Overview:
Rough Cuts is my quick, unvarnished, short and pointed news and commentary sourced from posts I receive every week.
Rough Cuts is my quick, unvarnished, short and pointed news and commentary sourced from posts I receive every week.
DC Reset
New Centers for Medicare and Medicaid Services (CMS) rule proposes to scale back the Affordable Care Act by ending the monthly special enrollment period (SEP), making changes to the Open Enrollment Period (OEP) and to eligibility for Marketplace coverage and the advance premium tax credits. Net effect, harder to sign up for insurance, slower enrollment, less coverage, more ER visits.
The next CMS director, Dr. Mehmet Oz testified before the Senate Finance committee on March 14, 2025. During the hearing, Dr. Oz acknowledged the importance of Medicaid but didn’t commit to current levels of funding instead discussing technology and artificial intelligence (AI) in health care. He did say he wanted to “upcode” Medicare Advantage. New software for nursing homes, seniors and the disabled. I remember when Oz founded TCT. He was one of the first to pull off remote live surgery broadcast to a thousand surgeons in a convention hall. Talk about a hire wire act. Oz at CMS will be interesting.

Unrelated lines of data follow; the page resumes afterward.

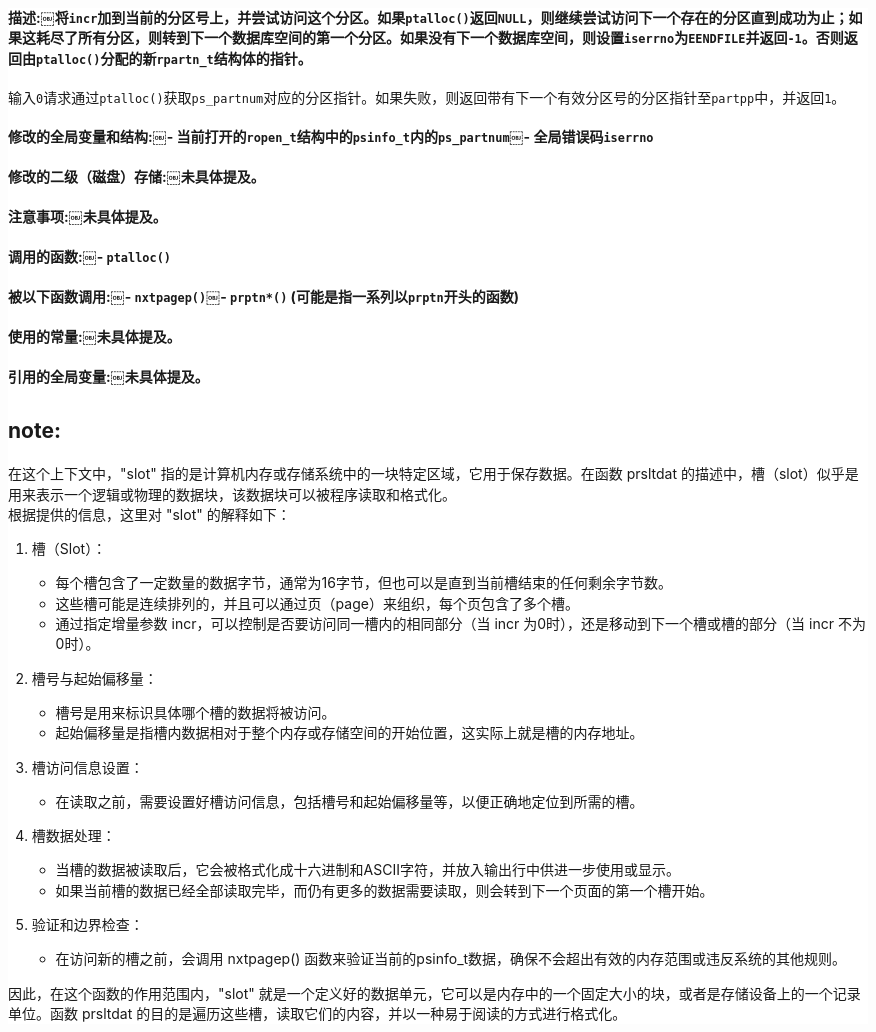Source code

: #### 描述:￼将`incr`加到当前的分区号上，并尝试访问这个分区。如果`ptalloc()`返回`NULL`，则继续尝试访问下一个存在的分区直到成功为止；如果这耗尽了所有分区，则转到下一个数据库空间的第一个分区。如果没有下一个数据库空间，则设置`iserrno`为`EENDFILE`并返回`-1`。否则返回由`ptalloc()`分配的新`rpartn_t`结构体的指针。  
输入`0`请求通过`ptalloc()`获取`ps_partnum`对应的分区指针。如果失败，则返回带有下一个有效分区号的分区指针至`partpp`中，并返回`1`。  
#### 修改的全局变量和结构:￼- 当前打开的`ropen_t`结构中的`psinfo_t`内的`ps_partnum`￼- 全局错误码`iserrno`  
#### 修改的二级（磁盘）存储:￼未具体提及。  
#### 注意事项:￼未具体提及。  
#### 调用的函数:￼- `ptalloc()`  
#### 被以下函数调用:￼- `nxtpagep()`￼- `prptn*()` (可能是指一系列以`prptn`开头的函数)  
#### 使用的常量:￼未具体提及。  
#### 引用的全局变量:￼未具体提及。
    
## note:

在这个上下文中，"slot" 指的是计算机内存或存储系统中的一块特定区域，它用于保存数据。在函数 prsltdat 的描述中，槽（slot）似乎是用来表示一个逻辑或物理的数据块，该数据块可以被程序读取和格式化。  
根据提供的信息，这里对 "slot" 的解释如下：

1. 槽（Slot）：
    
    - 每个槽包含了一定数量的数据字节，通常为16字节，但也可以是直到当前槽结束的任何剩余字节数。
    - 这些槽可能是连续排列的，并且可以通过页（page）来组织，每个页包含了多个槽。
    - 通过指定增量参数 incr，可以控制是否要访问同一槽内的相同部分（当 incr 为0时），还是移动到下一个槽或槽的部分（当 incr 不为0时）。
2. 槽号与起始偏移量：
    
    - 槽号是用来标识具体哪个槽的数据将被访问。
    - 起始偏移量是指槽内数据相对于整个内存或存储空间的开始位置，这实际上就是槽的内存地址。
3. 槽访问信息设置：
    
    - 在读取之前，需要设置好槽访问信息，包括槽号和起始偏移量等，以便正确地定位到所需的槽。
4. 槽数据处理：
    
    - 当槽的数据被读取后，它会被格式化成十六进制和ASCII字符，并放入输出行中供进一步使用或显示。
    - 如果当前槽的数据已经全部读取完毕，而仍有更多的数据需要读取，则会转到下一个页面的第一个槽开始。
5. 验证和边界检查：
    
    - 在访问新的槽之前，会调用 nxtpagep() 函数来验证当前的psinfo_t数据，确保不会超出有效的内存范围或违反系统的其他规则。

因此，在这个函数的作用范围内，"slot" 就是一个定义好的数据单元，它可以是内存中的一个固定大小的块，或者是存储设备上的一个记录单位。函数 prsltdat 的目的是遍历这些槽，读取它们的内容，并以一种易于阅读的方式进行格式化。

The new director of the National Institutes of Health (NIH) advanced as did FDA nominees but the Centers for Disease Control (CDC) nominee was withdrawn by the White House. On March 13, the Senate Health, Education, Labor, and Pensions (HELP) Committee voted to advance the nominations of Dr. Jay Bhattacharya to be Director of the National Institutes of Health (NIH) and of Dr. Martin Makary to be Commissioner of the Food and Drug Administration.
Ortho Pharma News
More Opioid Deaths in Men Than Women, Why? – A Neuron rat study found evidence that the reason there is more opioid addiction and overdose deaths in men than women may be due to hormones. Giving male rats estrogen changed their fentanyl intake to mirror that of female rats in pain—namely a steady-state usage instead of the typical male rate of escalation.
Seriously Flawed Epidural Steroid Injection Study published in respected journal. A BMJ (British Medical Journal) study found evidence that epidural steroid injections and radiofrequency treatments for chronic noncancer spine pain don’t work. The study compared this common procedure to a sham procedure. No surprise, this is a CONTROVERSIAL study. Former presidents and current officials of the American Academy of Pain Medicine (AAPM) have loudly taken issue saying that the study had “significant methodological concerns” and that the conclusions were “erroneous” and “overbroad.”
Specifically, the AAPM doctors wrote that the study:
- Excluded “robust, contemporary, and relevant studies.”
- “Differing and evolving interventional techniques were inaccurately grouped together.”
- “There are statistical errors in data analysis.”
The NIH Catastrophe
MIT faculty held a private meeting last week to figure out what to do in the face of hundreds of millions of dollars of research cuts. The University of Massachusetts Chan Medical school RESCINDED offers to dozens of biomedical Ph.D. students last week “to ensure that our current students progress is not disrupted.”
Johns Hopkins is eliminating more than 2,200 staff positions including 247 in the U.S. following termination of more than $800 m million in funding for its school of public health.
Columbia University said that 400 NIH grants were terminated which directly affects Alzheimer’s and cancer research. Specifically, it KILLED a landmark 30-year diabetes prevention study. Columbia’s total NIH funding loss is around $250 million.
Baylor is cutting back. Emory University System, one of the greatest research universities on the planet with two major research institutes, three hospital systems, and ties to the CDC is making “potentially radical adjustments.”
Canada is actively recruiting disenchanted American researchers. A university in France launched a program called A Safe Place for Science announcing funding to hire 15 new researchers.
But, here’s the reality. NIH funded $48 billion of research last year. Outside of industry, that’s the largest single source of funding for life sciences in the world. The cuts, the freezes, the uncertainty is a catastrophe for healthcare. We all stand on the shoulders of these scientists.